Extrait de page:
┌──

L’idée selon laquelle le Pakistan serait un pays de fanatiques religieux est une insulte à l’égard de cette grande nation. Les partis fondamentalistes font toujours de faibles scores aux élections. Leur véritable base de soutien n’est pas dans les masses, mais dans les échelons supérieurs du pouvoir : l’Etat, l’armée et l’ISI (les Services Secrets). Sans le soutien et le financement d’une section de l’Etat, les fondamentalistes ne seraient rien.

Par le passé, ils étaient généreusement financés par les Américains et les Saoudiens. Aujourd’hui, ils sont toujours financés par les Saoudiens, qui combinent leur allégeance à l’impérialisme américain avec un soutien à tout mouvement réactionnaire et fondamentaliste. Mais les anciens maîtres des fondamentalistes, à Washington, se sont tournés contre eux. Ils les ont forcés à occuper l’Afghanistan. Ils ont forcé l’ISI à abandonner ses ambitions en Afghanistan et à renoncer à son soutien aux Talibans et Al-Qaïda, ce qu’il a fait de très mauvais cœur.

Cependant, il est notoire qu’une section significative de l’ISI n’a jamais abandonné son soutien à Ben Laden et aux Talibans. Tout le monde sait que ces derniers trouvent refuge au Pakistan – avec gîte et couvert. C’est un Etat dans l’Etat qui opère dans l’ombre et bénéficie de protections aux plus hauts niveaux. Dans ces régions obscures, les conspirations et les assassinats sont une routine.

Les acteurs connus de ces complots sont les mollahs, les fanatiques des écoles coraniques financées par le régime saoudien, et la jeunesse dorée d’Islamabad qui terrorise les citoyens ordinaires au nom de la religion. Mais ils ne sont eux-mêmes que des marionnettes dont les fils sont tirés par des gens qui restent tapis dans l’ombre, mais dont l’identité est connue.

└──

Lignes présentées:
┌──

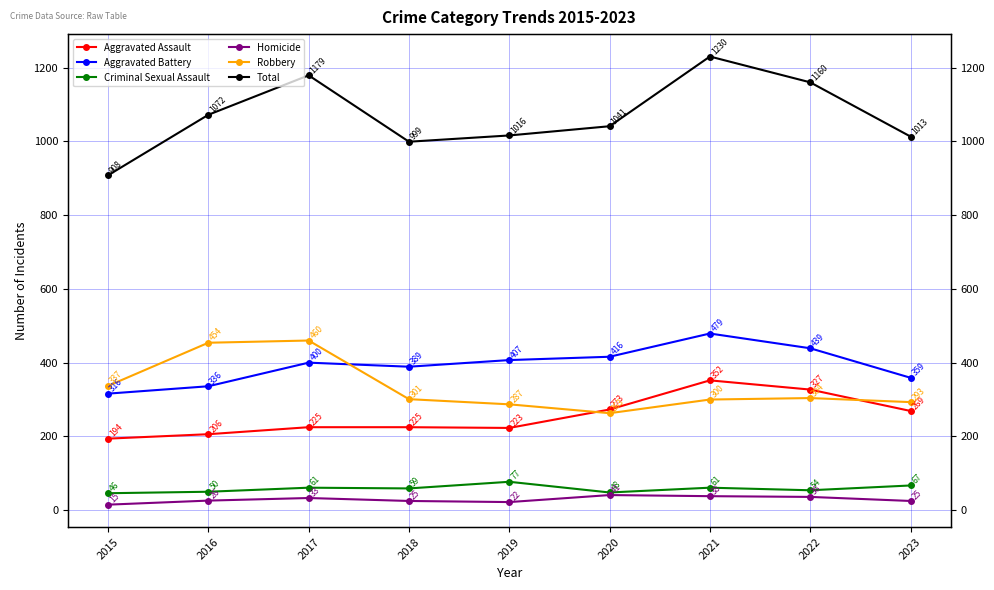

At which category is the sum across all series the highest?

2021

└──
┌──

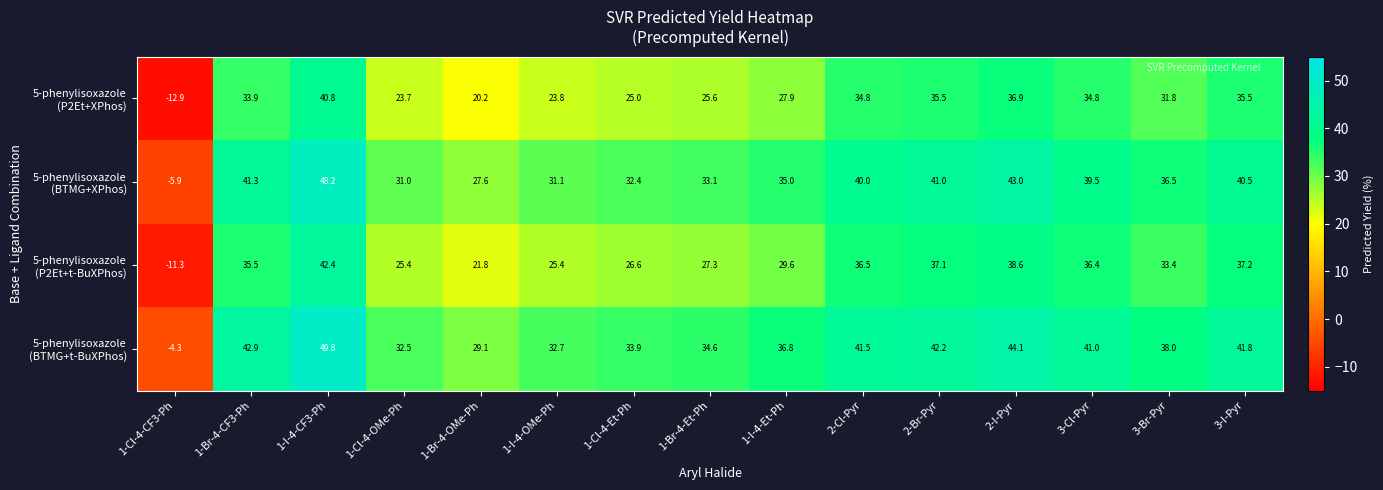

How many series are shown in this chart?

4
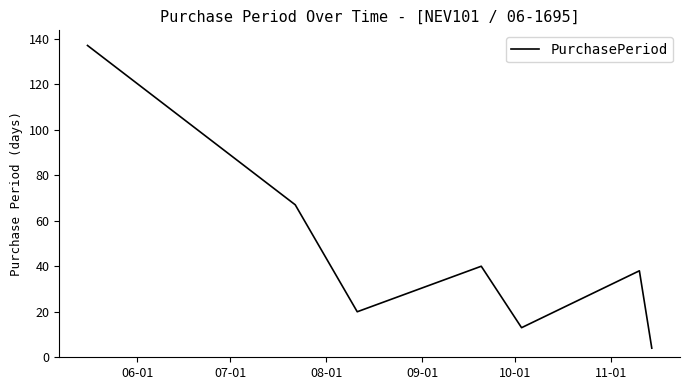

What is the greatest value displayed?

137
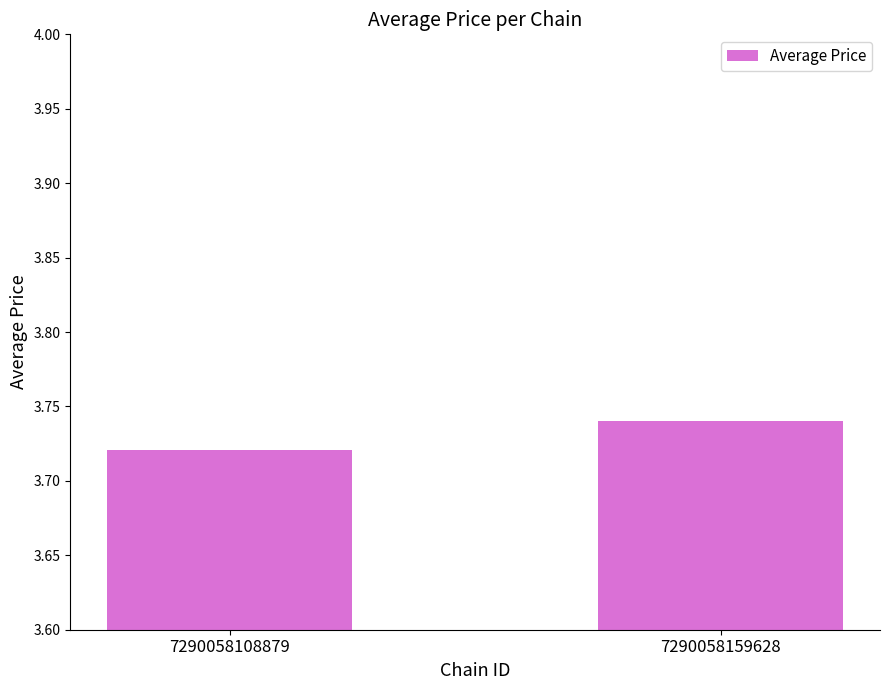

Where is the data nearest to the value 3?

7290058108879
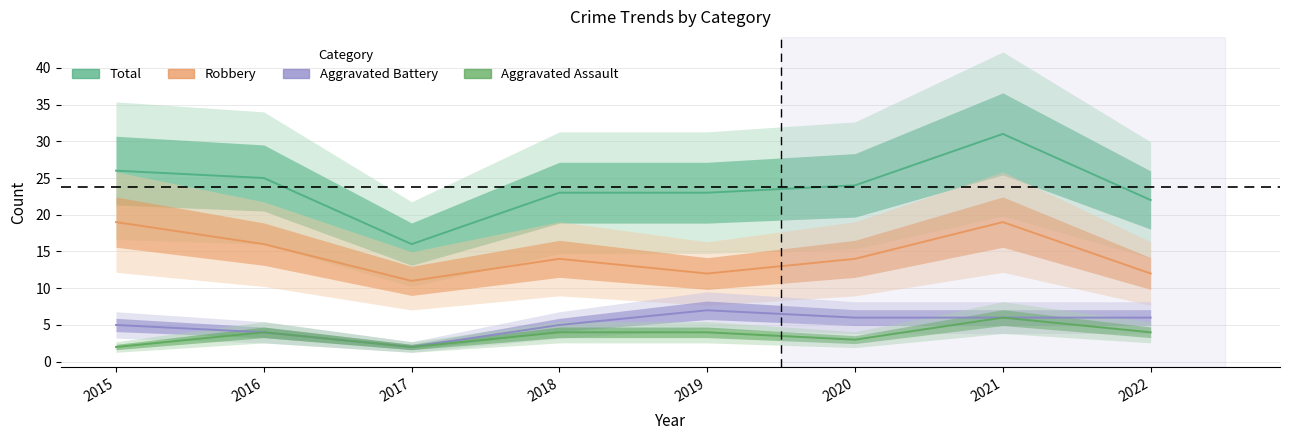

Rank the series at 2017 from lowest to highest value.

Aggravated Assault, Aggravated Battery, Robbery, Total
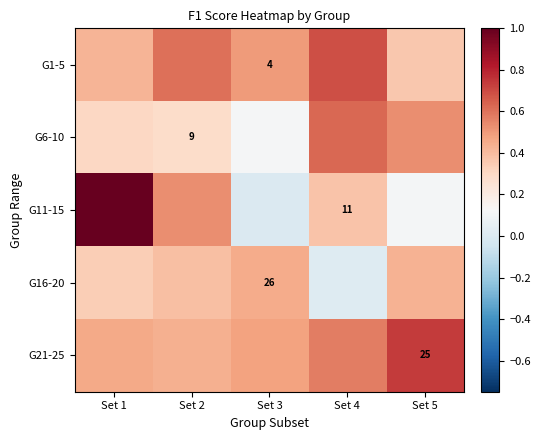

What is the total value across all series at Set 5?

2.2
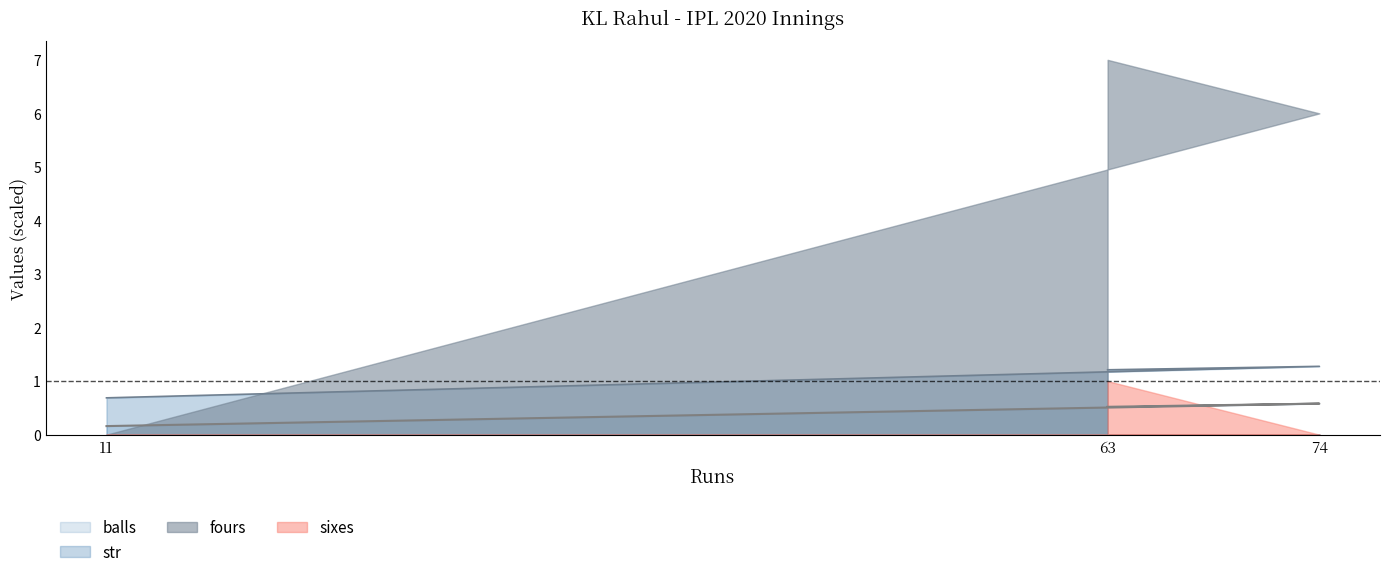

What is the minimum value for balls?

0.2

└──
┌──

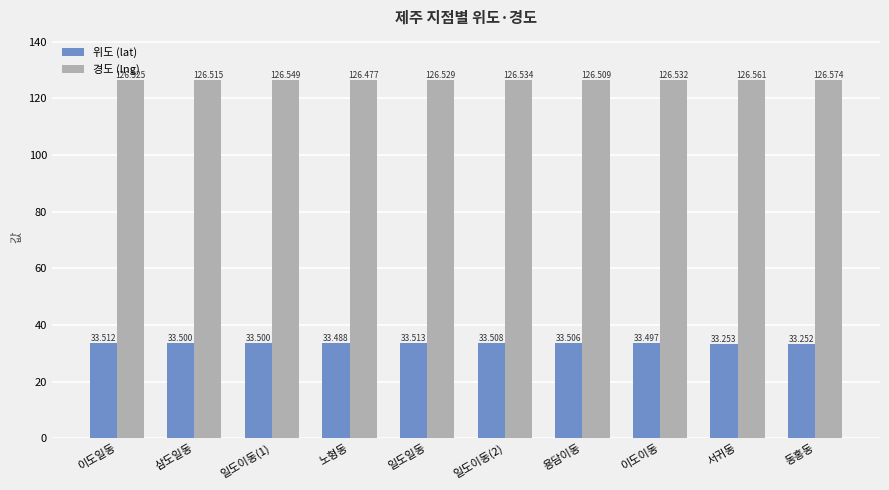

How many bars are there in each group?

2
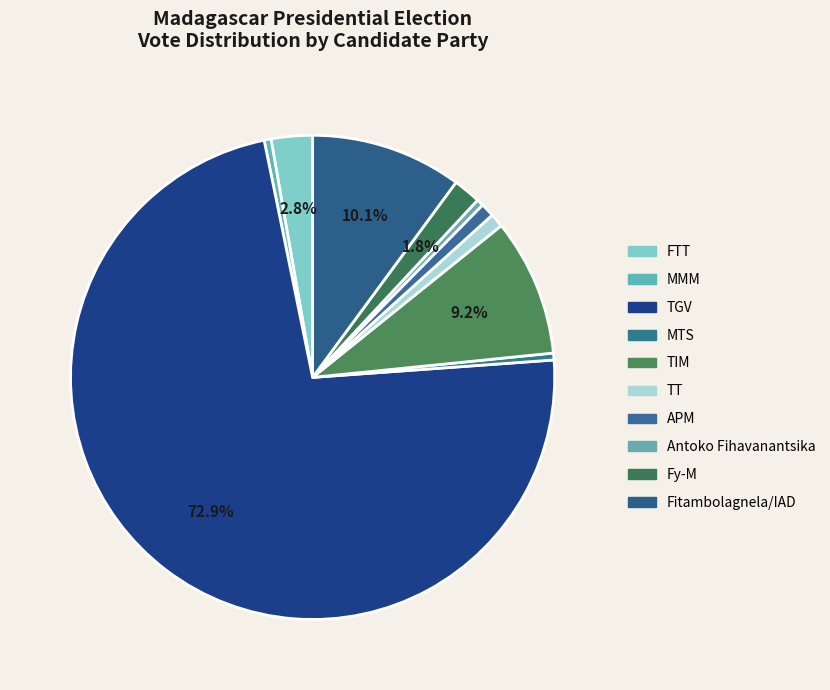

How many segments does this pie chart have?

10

└──

Actions demandées:
1. Traduisez en anglais cette phrase de l’extrait sur le Pakistan : « Les partis fondamentalistes font toujours de faibles scores aux élections. »
2. Poursuivez l’extrait sur le Pakistan à la suite de sa dernière phrase.

Réponses attendues:
1. Fundamentalist parties always get low scores in elections.

2.
Avant de mourir, Benazir a laissé une lettre privée dans laquelle elle accusait trois individus de préparer son assassinat : un officier à la retraite, un dirigeant de la Ligue Musulmane et un officier en service de l’ISI. Aucune enquête gouvernementale ne pourra être prise au sérieux tant que ces individus n’auront pas été arrêtés et jugés.
Les masses dont la colère se déverse dans la rue ne se laisseront pas abuser par un faux-procès au cours duquel un pauvre diable sera rendu coupable de ce qui, en réalité, relève d’un CRIME DE TERRORISME D’ETAT.

Pour tenter de donner une expression organisée au mouvement spontané des masses, les marxistes pakistanais ont avancé le mot d’ordre de grève nationale de protestation. Mais ce mot d’ordre s’est avéré impossible à mettre en œuvre, dans les conditions concrètes de ces derniers jours. La vaste ampleur du mouvement, qui a jeté des millions de gens inorganisés et sans préparation politique dans un état de colère et de désespoir, a submergé l’avant-garde ouvrière. Dans de telles conditions, quelques milliers de cadres marxistes sont une goutte d’eau dans un océan.

En outre, le gouvernement a réagi rapidement, pour écarter le risque d’une grève générale, en décrétant trois jours de deuil national. Les camarades ont fait face à des conditions très difficiles : il est pratiquement impossible de se déplacer ; il n’y a pas de train, pas de bus, pas d’avion, pas d’essence ; les routes sont bloquées par des barricades de feu ; les bus et des voies ferrées ont été incendiées ; les violences, dans la rue, ont fourni un prétexte au gouvernement pour déployer l’armée avec ordre de tirer. Il y a eu au moins 40 morts, à ce jour.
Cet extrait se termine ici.